Hint: It was not China or its airlines.
Here is a current British Airways flight from London to Hongkong. The route looks a bit curious doesn’t it?
This is the ideal route between London and Hongkong. It is the route BA was flying before the British government put sanctions on Russian air carriers.
Yes. The higher price tags and longer flights are totally ‘unfair’. On wonders who could change that?
Don’t fear for that. The sanction nonsense won’t stop anytime soon:
The United States is sounding out close allies about the possibility of imposing new sanctions on China if Beijing provides military support to Russia for its war in Ukraine, according to four U.S. officials and other sources.The consultations, which are still at a preliminary stage, are intended to drum up support from a range of countries, especially those in the wealthy Group of 7 (G7), to coordinate support for any possible restrictions.
It was not clear what specific sanctions Washington will propose. The conversations have not been previously disclosed.
The Biden administration’s initial steps to counter Chinese support for Russia have included informal outreach at the staff and diplomatic levels, including the Treasury Department, sources familiar with the matter said.
They said officials were laying the groundwork for potential action against Beijing with the core group of countries that were most supportive of sanctions imposed on Russia after its invasion of Ukraine a year ago.
China’s role in the Russia-Ukraine war is expected to be among the topics when Biden meets with German Chancellor Olaf Scholz at the White House on Friday.
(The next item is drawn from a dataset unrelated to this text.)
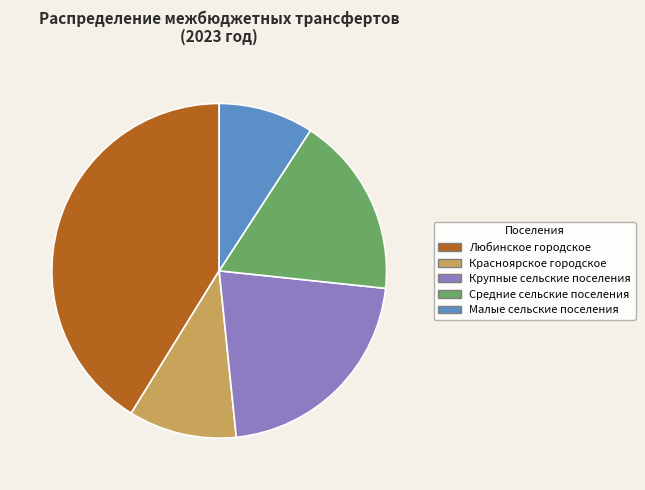

True or false: Крупные сельские поселения accounts for 22% of the total.

True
Before that in New Delhi on Wednesday and Thursday, the war will be discussed by foreign ministers from dozens of countries, including Russia, China and the United States.
As part of a related diplomatic push, Washington won language in a Feb. 24 G7 statement to mark the war’s first anniversary that called on “third-countries” to “cease providing material support to Russia’s war, or face severe costs.”
Among the challenges the United States faces in putting sanctions on China, the world’s second-biggest economy, is its thorough integration in the major economies of Europe and Asia, complicating the talks. U.S. allies from Germany to South Korea are reticent to alienate China.